Some of the winners this year are:

Public Service

ProPublica - For urgent reporting by Kavitha Surana, Lizzie Presser, Cassandra Jaramillo and Stacy Kranitz About pregnant women who died after doctors delayed urgently needed care for fear of violating vague “life of the mother” exceptions in states with strict abortion laws.

Breaking News Reporting

Staff of The Washington Post - For urgent and illuminating coverage of the July 13 attempt to assassinate then-presidential candidate Donald Trump, including detailed story-telling and sharp analysis that coupled traditional police reporting with audio and visual forensics.

Investigative Reporting

Staff of Reuters - For a boldly reported expose of lax regulation in the US and abroad that makes fentanyl, one of the world’s deadliest drugs, inexpensive and widely available to users in the United States.

National Reporting

Staff of The Wall Street Journal - For chronicling political and personal shifts of the richest person in the world, Elon Musk, including his turn to conservative politics, his use of legal and illegal drugs and his private conversations with Russian President Vladimir Putin.

Books, Drama & Music

Fiction

‘James’, by Percival Everett - An accomplished reconsideration of ‘Huckleberry Finn’ that gives agency to Jim to illustrate the absurdity of racial supremacy and provide a new take on the search for family and freedom.

Drama

‘Purpose’, by Branden Jacobs-Jenkins - A play about the complex dynamics and legacy of an upper middle class African-American family whose patriarch was a key figure in the Civil Rights Movement, a skillful blend of drama and comedy that probes how different generations define heritage.

History

‘Combee: Harriet Tubman, the Combahee River Raid, and Black Freedom During the Civil War’, by Edda L. Fields-Black - A richly-textured and revelatory account of a slave rebellion that brought 756 enslaved people to freedom in a single day, weaving military strategy and family history with the transition from bondage to freedom.

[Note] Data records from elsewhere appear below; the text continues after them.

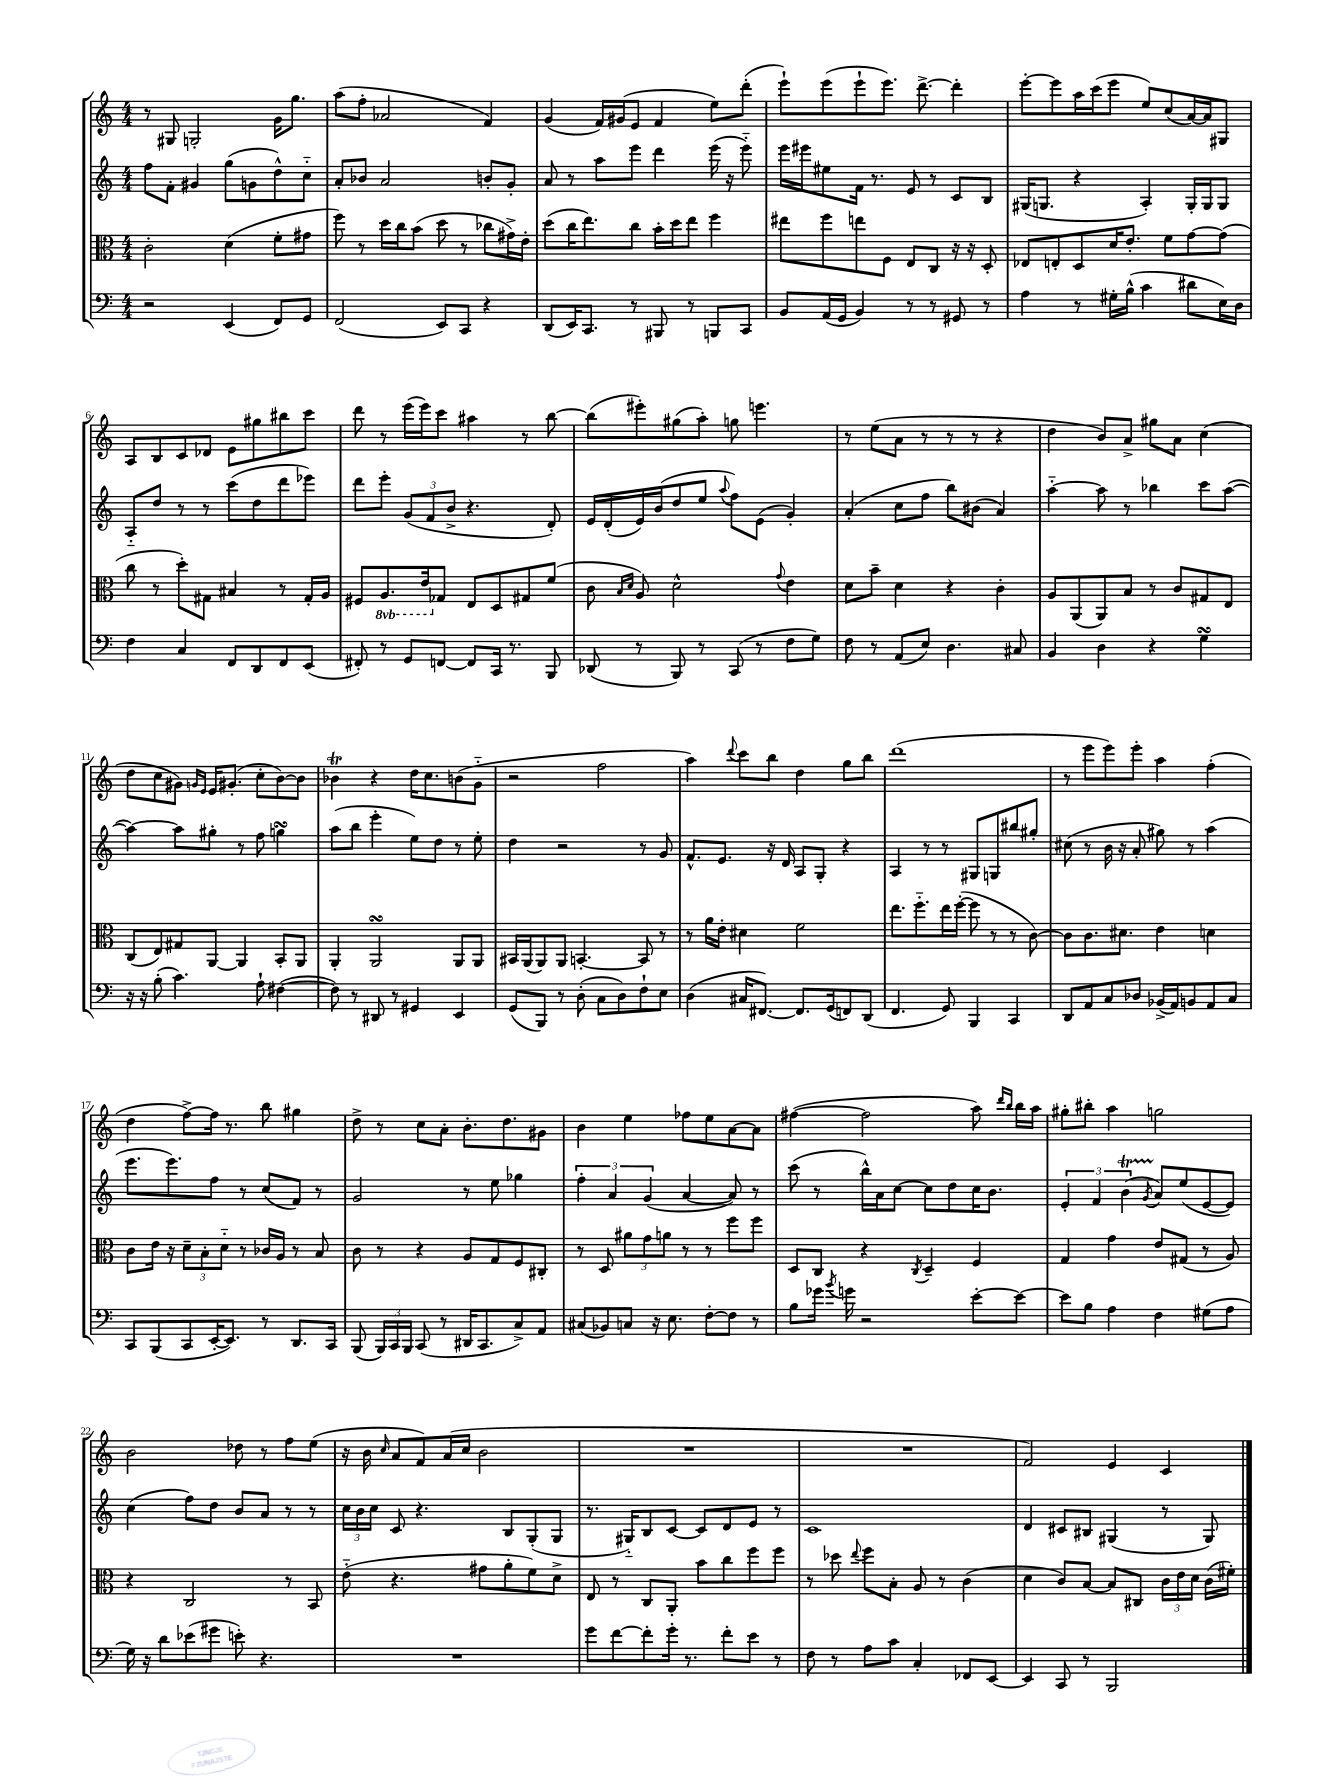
<<
\new StaffGroup <<
\new Staff = "s0" {
    \clef treble \key c \major \numericTimeSignature \time 4/4
    \autoBeamOff r8 gis8 g2-. g'16[ g''8.] |
    a''8[( f''8]-. aes'2 f'4) |
    g'4( f'16[) gis'16( e'8] f'4 e''8[) d'''8]-.( |
    e'''8[-!) e'''8( e'''8-! e'''8.]) d'''8.~-> d'''4-. |
    e'''8[~-. e'''8 a''16 c'''16( e'''8] e''8[) c''8( a'16~) a'16 gis8] |
    a8[ b8 c'8 des'8] e'8[ gis''8 bis''8 c'''8] |
    d'''8 r8 e'''16[( e'''16) c'''8] ais''4 r8 b''8~ |
    b''8[( eis'''8-.) gis''8( a''8]-.) g''8 e'''4. |
    r8 e''8[( a'8] r8 r8 r8 r4 |
    d''4 b'8[) a'8]-> gis''8[ a'8] c''4( |
    d''8[ c''8 gis'8]) \grace { g'16[ e'16] } e'16[ gis'8.]-.( c''8[-. b'8~) b'8] |
    bes'4\trill r4 d''16[ c''8. b'8( g'8]-_ |
    r2 f''2 |
    a''4) \appoggiatura { d'''8 } c'''8[ b''8] d''4 g''8[ b''8] |
    d'''1( |
    r8 e'''8[ e'''8) e'''8]-. a''4 f''4-.( |
    d''4 f''8[~->) f''16] r8. b''8 gis''4 |
    d''8-> r8 c''8[ a'8]-. b'8.[-. d''8. gis'8] |
    b'4 e''4 fes''8[ e''8 a'8~ a'8] |
    fis''4~( fis''2 a''8) \grace { d'''16[ b''16] } b''16[ a''16] |
    gis''8[-. bis''8]-. a''4 g''2 |
    b'2 des''8 r8 f''8[ e''8]( |
    r16 b'16 \grace { c''16 } a'8[ f'8) a'16( c''16] b'2 |
    R1 |
    R1 |
    f'2) e'4 c'4 \bar "|." |
}
\new Staff = "s1" {
    \clef treble \key c \major \numericTimeSignature \time 4/4
    \autoBeamOff f''8[ f'8]-. gis'4 g''8[( g'8 d''8-^) c''8]-_ |
    a'8[-. bes'8] a'2 b'8[-. g'8]-. |
    a'8 r8 a''8[ e'''8] d'''4 e'''16( r16 e'''8-_) |
    e'''16[ eis'''16 eis''8 f'16] r8. e'8 r8 c'8[ b8] |
    gis16[( g8.] r4 a4-.) g16[-. g16 g8] |
    a8[-_ d''8] r8 r8 c'''8[( d''8 d'''8 ees'''8]) |
    d'''8[ e'''8]-. \tuplet 3/2 { g'8[( f'8 b'8]-> } r4. d'8-.) |
    e'16[ d'16-.( e'16) b'16( d''8 e''8] \appoggiatura { a''8 } f''8[) e'8]( g'4-.) |
    a'4-.( c''8[ f''8] b''8[) bis'8]( a'4) |
    a''4~-_ a''8 r8 bes''4 c'''8[ a''8]~( |
    a''4~) a''8[ gis''8]-. r8 f''8 g''4\turn |
    a''8[( b''8] e'''4-. e''8[) d''8] r8 e''8-. |
    d''4 r2 r8 g'8 |
    f'8.[-^ e'8.] r16 d'16 a8[ g8]-. r4 |
    a4 r8 r8 gis8[ g8 bis''8 gis''8]-. |
    cis''8( r8 b'16 r16 a'8-. gis''8) r8 a''4( |
    e'''8.[ e'''8.) f''8] r8 c''8[( f'8]) r8 |
    g'2 r8 e''8 ges''4 |
    \tuplet 3/2 { f''4-. a'4 g'4( } a'4~ a'8) r8 |
    c'''8( r8 b''16[-^) a'16 c''8]~ c''8[ d''8 c''16 b'8.] |
    \tuplet 3/2 { e'4-. f'4 b'4\startTrillSpan( } \acciaccatura { g'8 } a'8[\stopTrillSpan) e''8( e'8~ e'8]) |
    c''4( f''8[) d''8] b'8[ a'8] r8 r8 |
    \tuplet 3/2 { c''16[ b'16 c''16] } c'8 r4. b8[ g8-.( g8] |
    r8. gis16[-_) b8 c'8]~ c'8[ d'8 e'8] r8 |
    c'1 |
    d'4 cis'8[ bis8] gis4( r8 gis8) \bar "|." |
}
\new Staff = "s2" {
    \clef alto \key c \major \numericTimeSignature \time 4/4 \set Staff.ottavationMarkups = #ottavation-simple-ordinals
    \autoBeamOff c'2-. d'4( f'8[-. gis'8] |
    f''8) r8 d''16[ c''16 b'8]( d''8 r8 ces''8[ gis'16->) e'16]-. |
    d''8[( c''16 e''8.) c''8] b'16[-. d''16 e''8] f''4 |
    eis''8[ f''8 e''8 f8] e8[ c8] r16 r16 d8-. |
    ees8[ e8-. d8 d'16 e'8.]-. f'8[ g'8~ g'8]( |
    c''8 r8 d''8[-.) gis8] bis4 r8 gis16[-. a16] |
    fis8[ \ottava #-1 a,8. e16 \ottava #0 ges8] e8[ d8 gis8 f'8]( |
    c'8 \grace { b16[ d'16] } a8) d'2-^ \appoggiatura { g'8 } e'4 |
    d'8[ b'8]-- d'4 r4 c'4-. |
    a8[ a,8( a,8) b8] r8 c'8[ gis8 e8] |
    c8[( e8) gis8 a,8]~ a,4 b,8[-. a,8] |
    a,4-. a,2\turn a,8[ a,8] |
    bis,16[ a,16( a,8) a,8] b,4.~-. b,8 r8 |
    r8 a'16[ e'16]-. dis'4 f'2 |
    e''8.[ f''8.-_ e''16 f''16]~-.( f''8 r8 r8 c'8~) |
    c'8[ c'8. dis'8.] e'4 d'4 |
    c'8[ e'16] r16 \tuplet 3/2 { d'8[-- b8-. d'8]-_ } r8 ces'16[ a16] r8 b8 |
    c'8 r8 r4 a8[ g8 f8 cis8]-. |
    r8 d8 \tuplet 3/2 { ais'8[ g'8 a'8] } r8 r8 f''8[ f''8] |
    d8[ c8] r4 \acciaccatura { c8 } d4-- f4 |
    g4 g'4 e'8[ gis8]( r8 a8) |
    r4 c2 r8 b,8 |
    e'8-_( r4. gis'8[ a'8-. f'8) d'8]-> |
    e8 r8 c8[ a,8]-. b'8[ c''8 f''8 f''8] |
    r8 des''8 \appoggiatura { e''8 } f''8[ b8]-. a8 r8 c'4( |
    d'4 c'8[) b8]~ b8[ cis8] \tuplet 3/2 { c'16[ e'16 d'16] } c'16[( fis'16]-.) \bar "|." |
}
\new Staff = "s3" {
    \clef bass \key c \major \numericTimeSignature \time 4/4
    \autoBeamOff r2 e,4( f,8[) g,8] |
    f,2( e,8[) c,8] r4 |
    d,8[( e,16) c,8.] r8 bis,,8 r8 b,,8[ c,8] |
    b,8[ a,16( g,16] b,4) r8 r8 gis,8 r8 |
    a4 r8 gis16[-. b16]-^( c'4 dis'8[ e16) d16] |
    f4 c4 f,8[ d,8 f,8 e,8]( |
    fis,8-.) r8 g,8[ f,8]~ f,8[ c,16] r8. b,,8 |
    des,8( r8 b,,8) r8 c,8( r8 f8[ g8]) |
    f8 r8 a,8[( e8]) d4. cis8 |
    b,4 d4 r4 g4\turn |
    r16 r16 b8-.( c'4.) a8-! fis4~( |
    fis8) r8 dis,8 r8 gis,4 e,4 |
    g,8[( b,,8]) r8 d8-.( c8[ d8) f8-! e8] |
    d4( cis16[ fis,8.]~) fis,8.[ g,16( f,8) d,8]( |
    f,4. g,8) b,,4 c,4 |
    d,8[ a,8 c8 des8] bes,16[->( a,16) b,8 a,8 c8] |
    c,8[ b,,8( c,8 e,16~-. e,8.]) r8 d,8.[ c,16] |
    b,,8( \tuplet 3/2 { b,,16[) c,16 b,,16] } c,8( r8 dis,16[ c,8. c8->) a,8] |
    cis8[( bes,8) c8] r16 e8. f8[~-. f8] r8 |
    b8[ ges'16] \acciaccatura { b'8 } g'16 r2 e'8[~-. e'8]~ |
    e'8[ b8] a4 f4 gis8[( a8] |
    g16) r16 d'8[ ees'8( gis'8] e'8-.) r4. |
    R1 |
    g'8[ f'8~ f'8-. g'16]-. r8. f'8[-. e'8] r8 |
    f8 r8 a8[ c'8] c4-. fes,8[ e,8]~ |
    e,4 c,8 r8 b,,2 \bar "|." |
}
>>
>>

‘Native Nations: A Millennium in North America’, by Kathleen DuVal - A panoramic portrait of Native American nations and communities over a thousand years, a vivid and accessible account of their endurance, ingenuity and achievement in the face of conflict and dispossession.

Biography

‘Every Living Thing: The Great and Deadly Race to Know All Life’, by Jason Roberts - A beautifully written double biography of Carl Linnaeus and Georges-Louis de Buffon, 18th century  contemporaries who devoted their lives to identifying and describing nature’s secrets, and who continue to influence how we understand the world.

Memoir or Autobiography

‘Feeding Ghosts: A Graphic Memoir’, by Tessa Hulls - An affecting work of literary art and discovery whose illustrations bring to life three generations of Chinese women – the author, her mother and grandmother, and the experience of trauma handed down with family histories.

Poetry

‘New and Selected Poems’, by Marie Howe - A collection drawn from decades of work that mines the day-to-day modern experience for evidence of our shared loneliness, mortality and holiness.

General Non-fiction

‘To the Success of Our Hopeless Cause: The Many Lives of the Soviet Dissident Movement’, by Benjamin Nathans - A prodigiously researched and revealing history of Soviet dissent, how it was repeatedly put down and came to life again, populated by a sprawling cast of courageous people dedicated to fighting for threatened freedoms and hard-earned rights.

Music

‘Sky Islands’, by Susie Ibarra - Premiered on July 18, 2024 at the Asia Society, New York, a work about ecosystems and biodiversity, that challenges the notion of the compositional voice by interweaving the profound musicianship and improvisational skills of a soloist as a creative tool.